While our quantitative data does not allow any definitive conclusions about the psychological safety of precise AD diagnosis using CSF analysis, the qualitative interview data along with the high rates of recommendation support the notion that it is reasonable to offer this to willing patients, after discussion of the relevant risks and benefits. This conclusion is largely consistent with the findings of other studies into the psychological impact of biomarker assisted diagnosis of AD, which have mostly evaluated other modalities. ¹⁶ While some of the participants’ comments were related to the LP itself, the majority were about the precise diagnosis of AD. Further, the LP was generally seen as a negative aspect of the process. Development into less invasive diagnostic modalities, including increasing the availability of existing modalities like PET, would be a potential way to reduce the negative aspects of precise diagnosis of AD. Serum-based biomarkers, as they are developed further, present an opportunity for accessible, accurate, and non-invasive diagnostic aid. This could have a significant impact on the experience of patients and caregivers and should be studied specifically, as this less invasive experience could significantly alter the psychological impact. Furthermore, as these become more available, the ease of collecting serum samples could make their use more widespread. They should be used cautiously as they also have the potential for significant psychological impact. They are probably best reserved for use in teams with specific training and expertise in neurodegenerative disease.

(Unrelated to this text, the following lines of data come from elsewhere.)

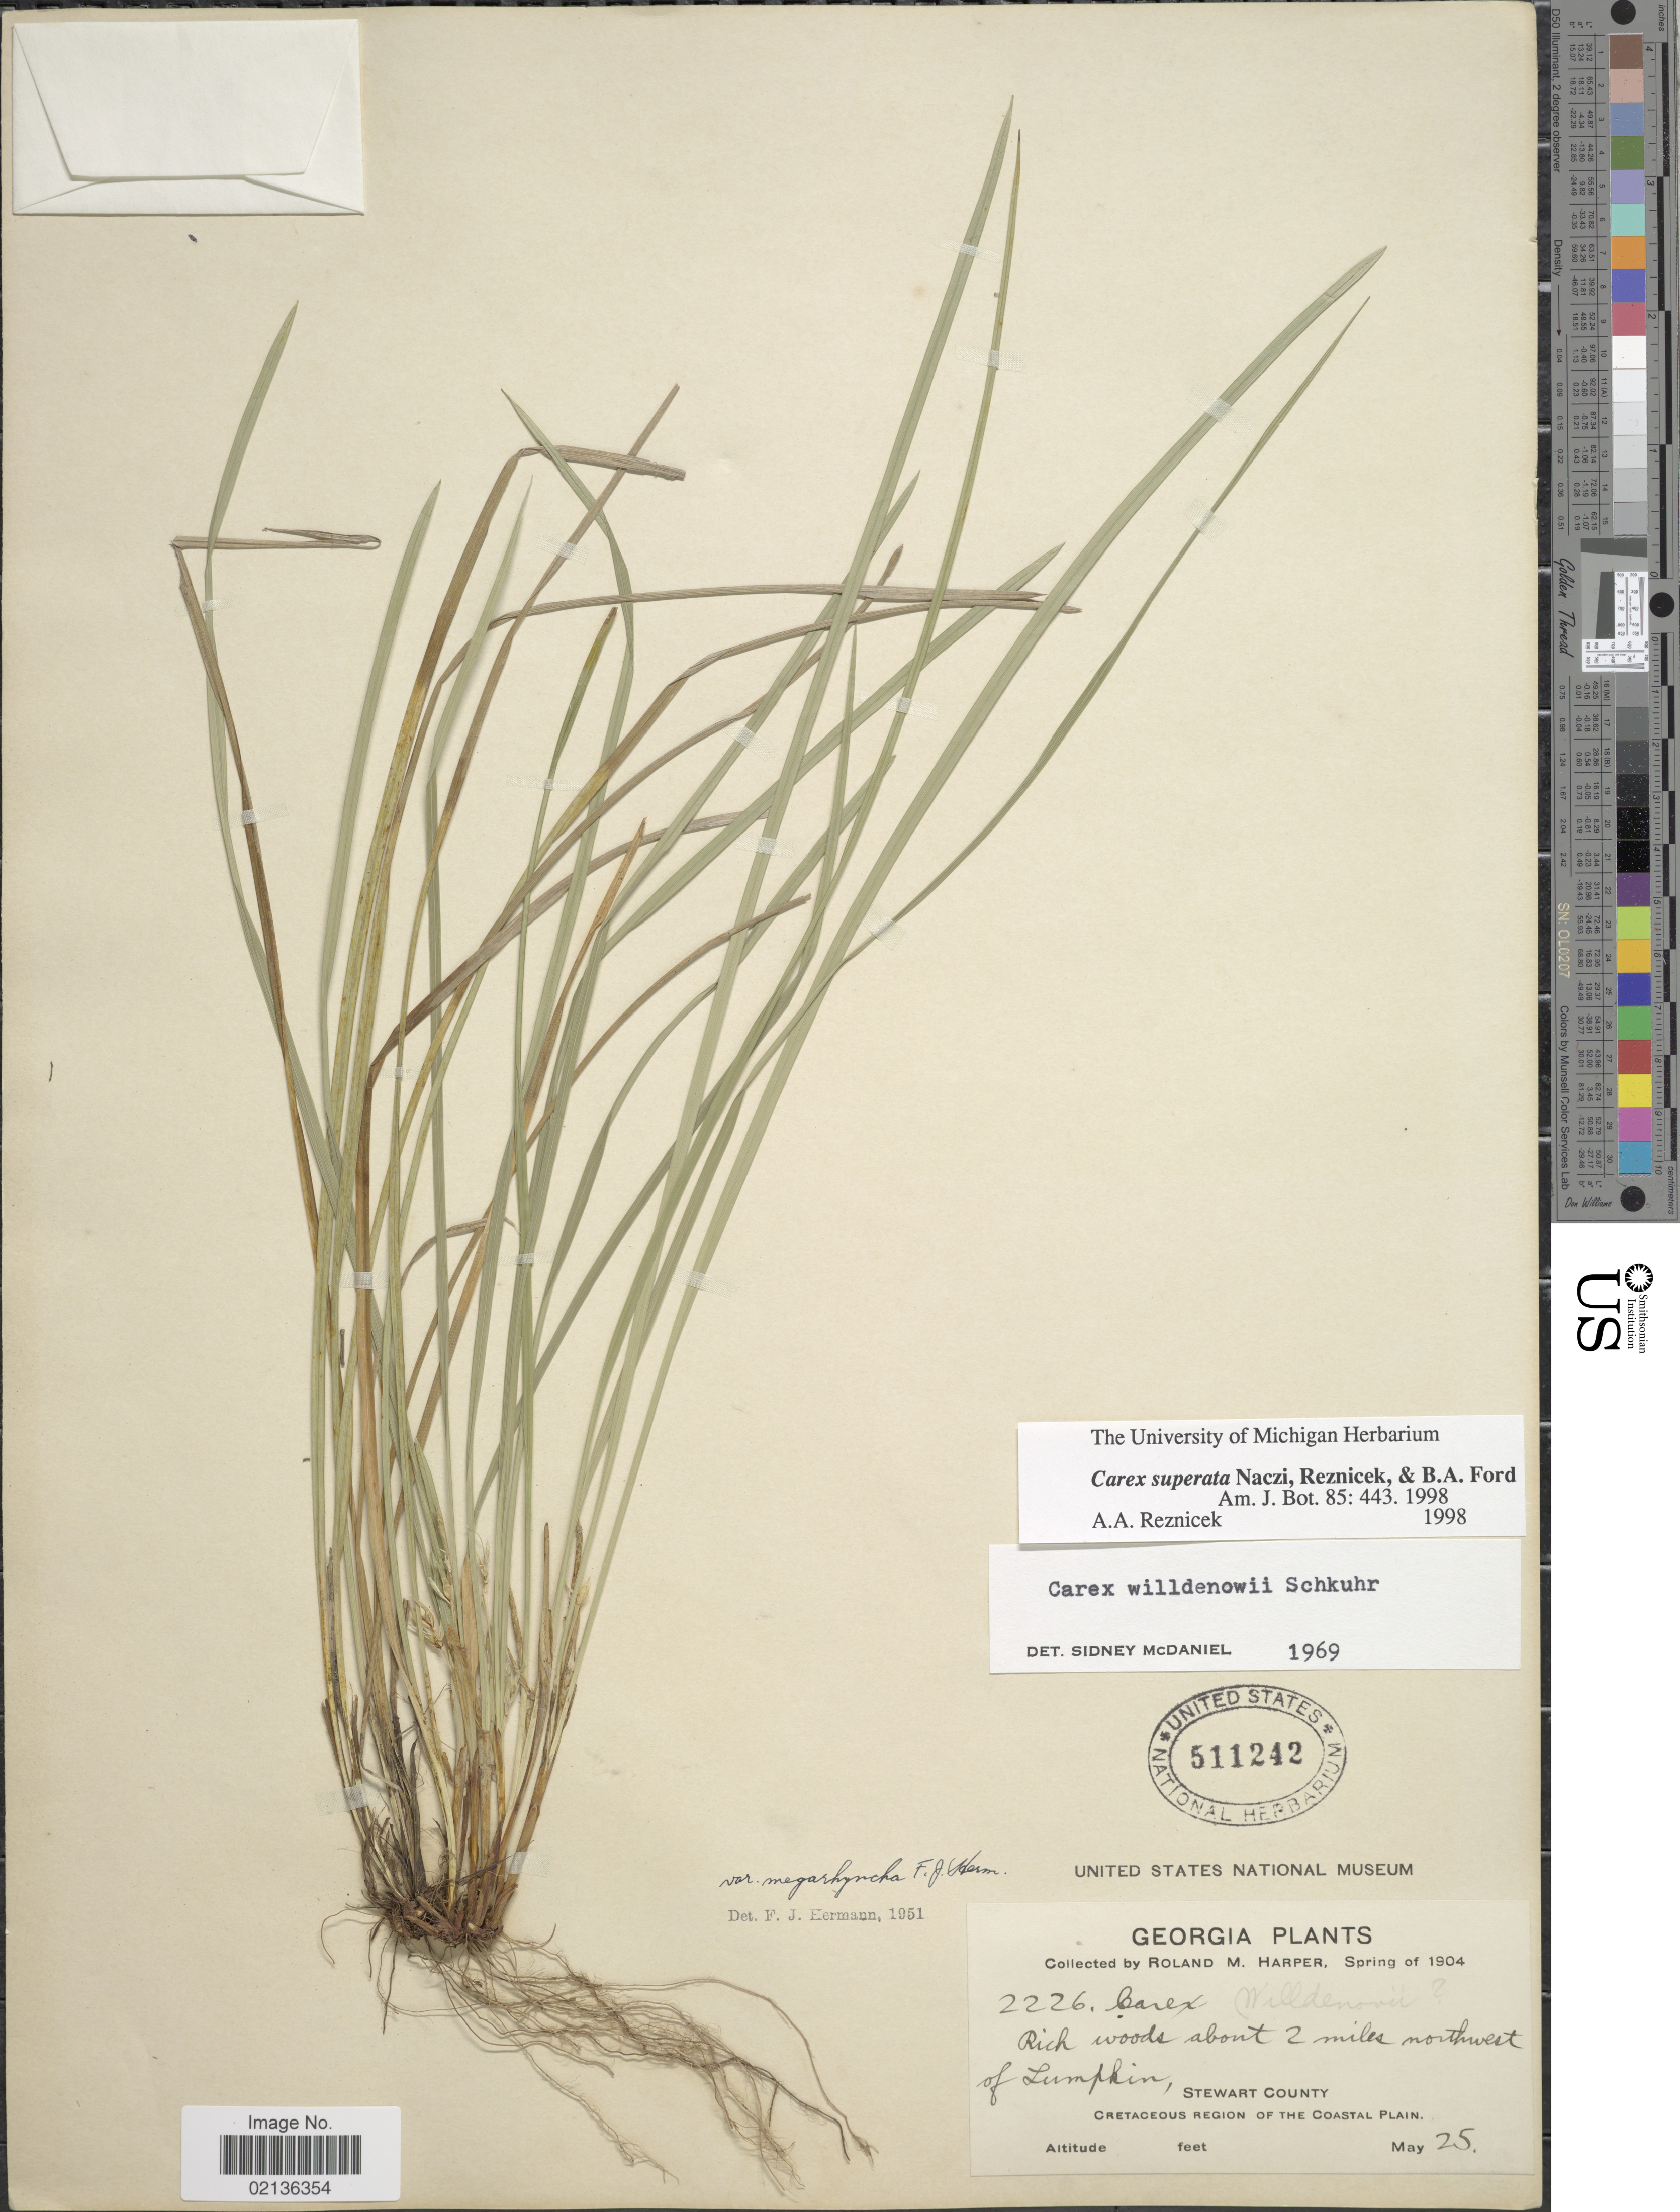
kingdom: Plantae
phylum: Tracheophyta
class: Liliopsida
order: Poales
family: Cyperaceae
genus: Carex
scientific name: Carex superata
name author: Naczi et al.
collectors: R. M. Harper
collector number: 2226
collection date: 1904-05-25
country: United States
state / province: Georgia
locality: Rich woods about 2 miles northwest of Lumpkin, Stewart County, Cretaceous Region of The Coastal Plain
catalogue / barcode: US 511242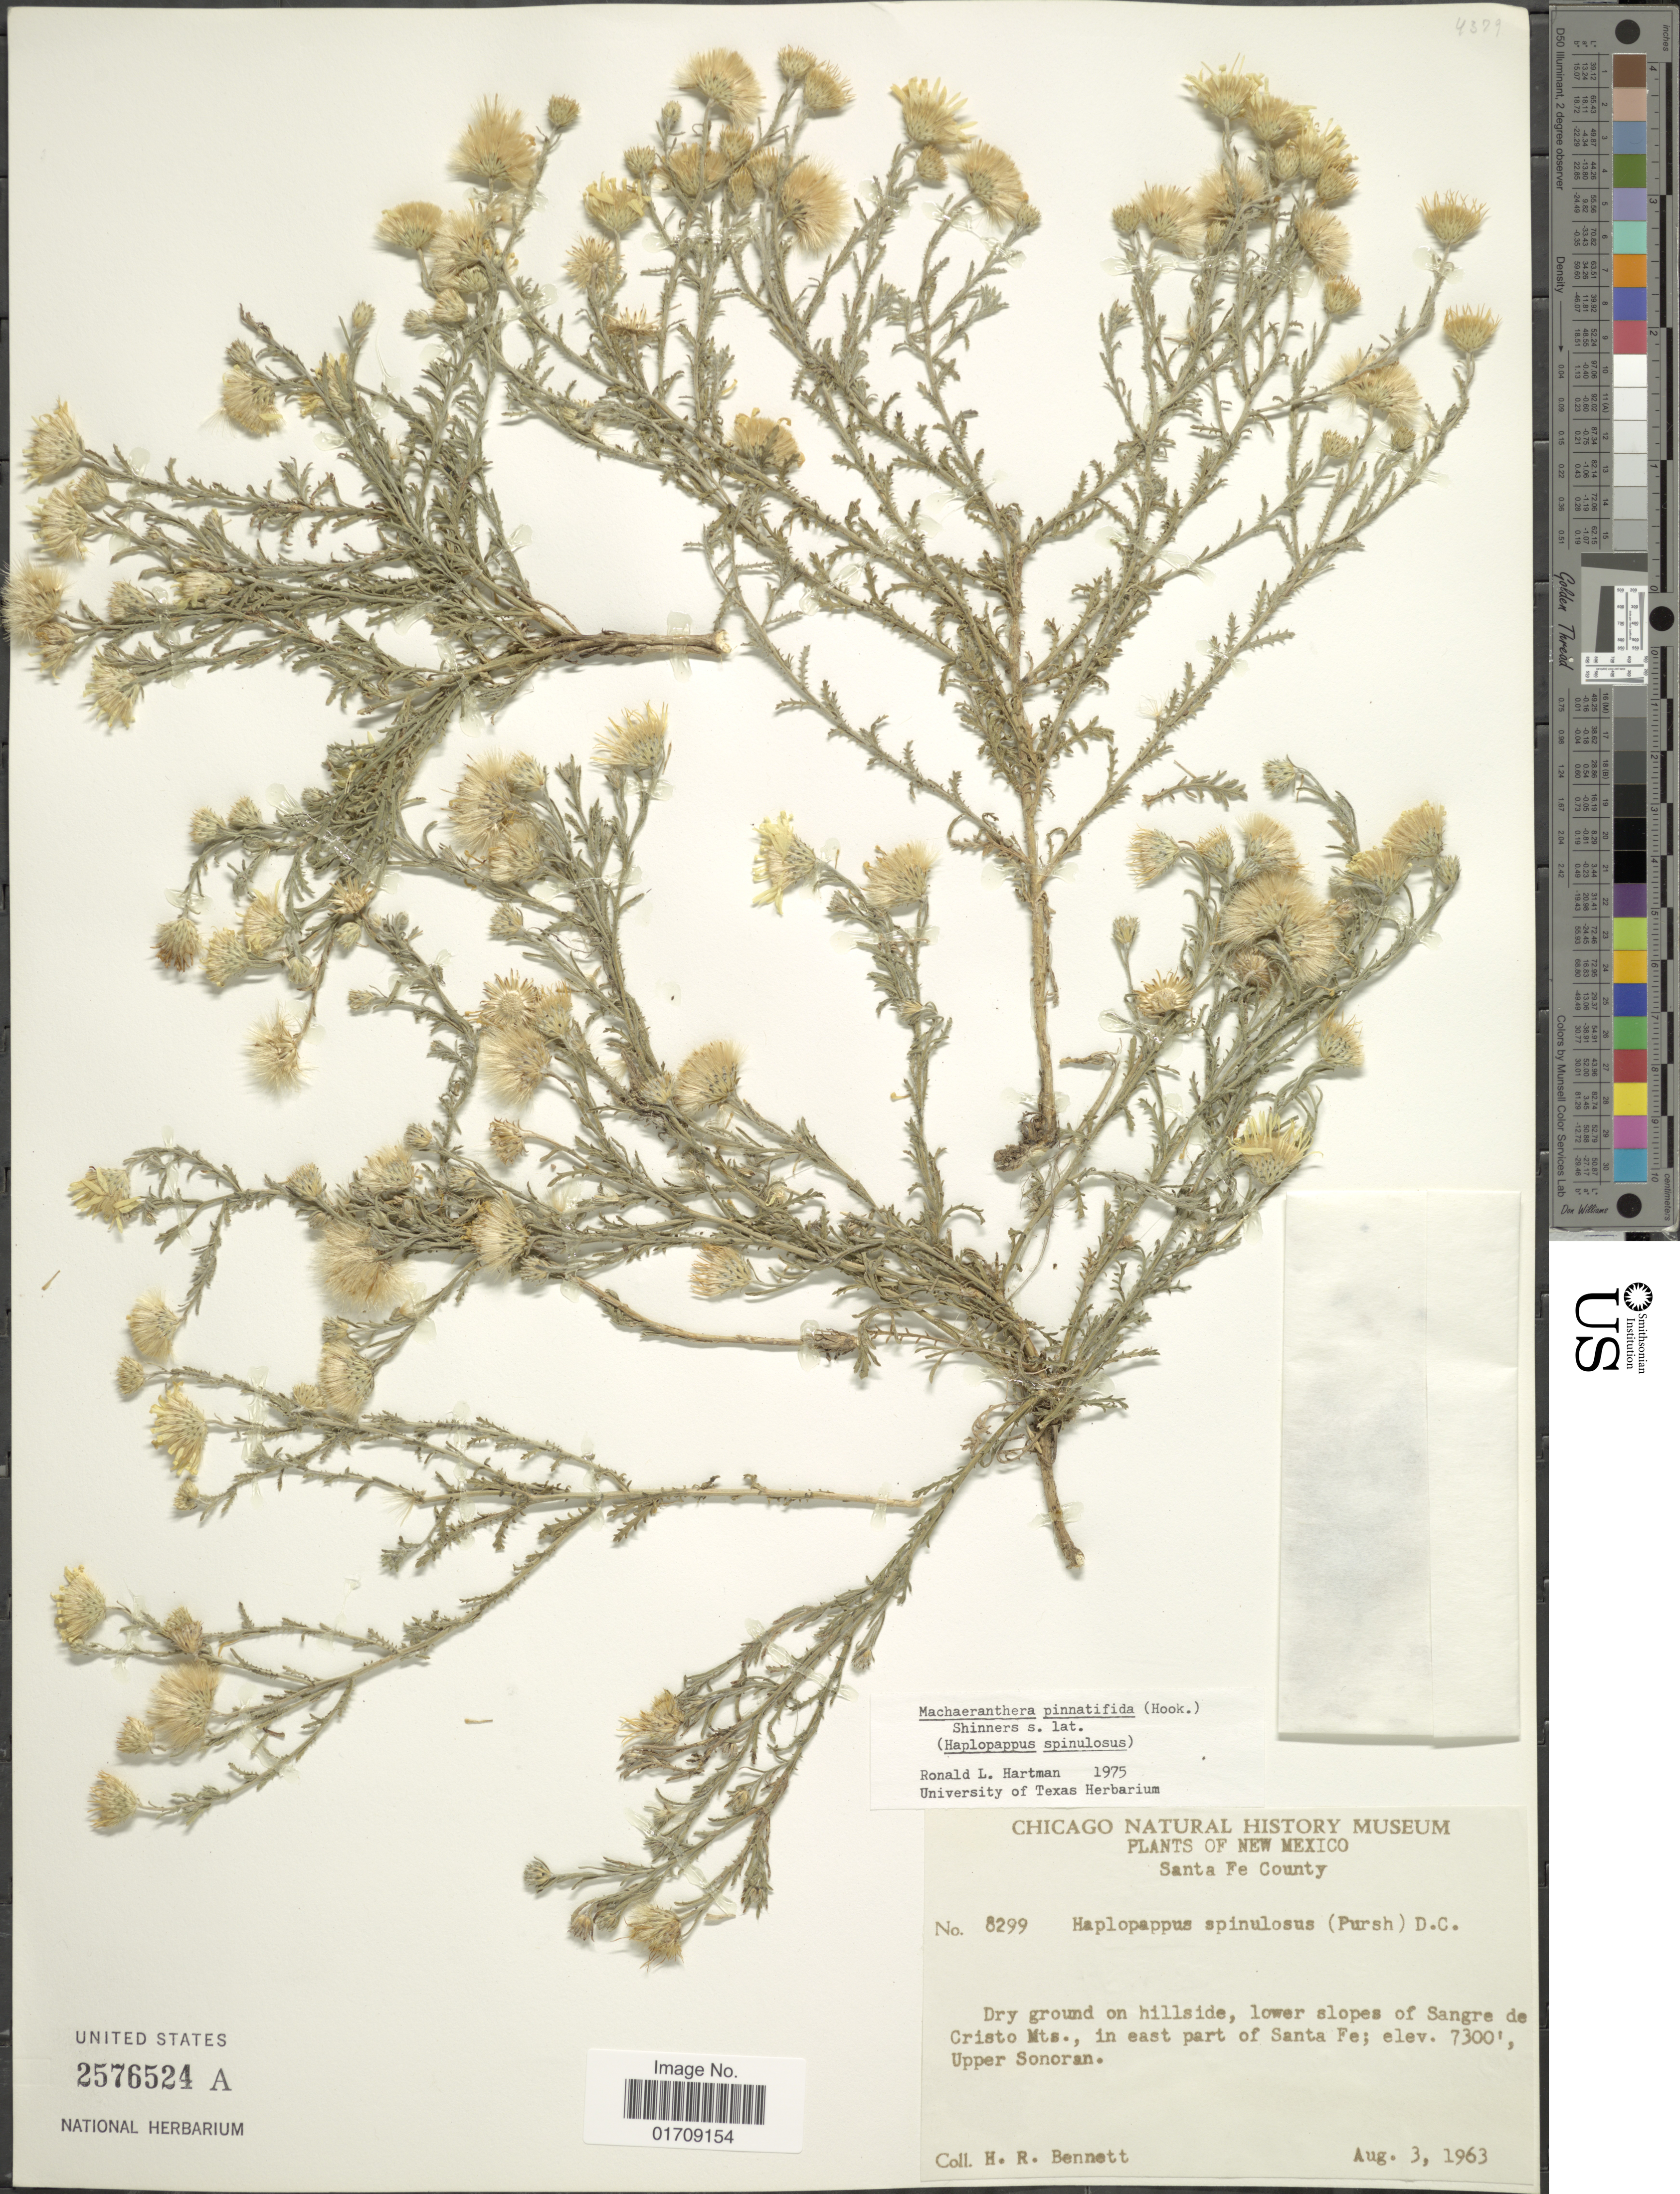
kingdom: Plantae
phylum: Tracheophyta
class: Magnoliopsida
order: Asterales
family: Asteraceae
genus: Machaeranthera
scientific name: Machaeranthera pinnatifida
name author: (Hook.) Shinners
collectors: H. R. Bennett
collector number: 8299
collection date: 1963-08-03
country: United States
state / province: New Mexico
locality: Santa Fe County, lower slopes of Sangre de Cristo Mts., in east part of Santa Fe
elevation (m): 2225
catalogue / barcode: US 2576524A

More research is needed on the psychological effects of diagnosing AD with biomarkers, especially as new modalities for diagnosis and treatment emerge. Larger, more diverse cohorts are needed. Future research should consider recruiting patients from multiple centers. Longer term longitudinal follow-up is also necessary to evaluate the ongoing impacts of living with a precise diagnosis of AD. Research should also be done about counselling patients and caregivers on biomarker assisted diagnosis of AD. Protocols could incorporate information from this and other similar studies.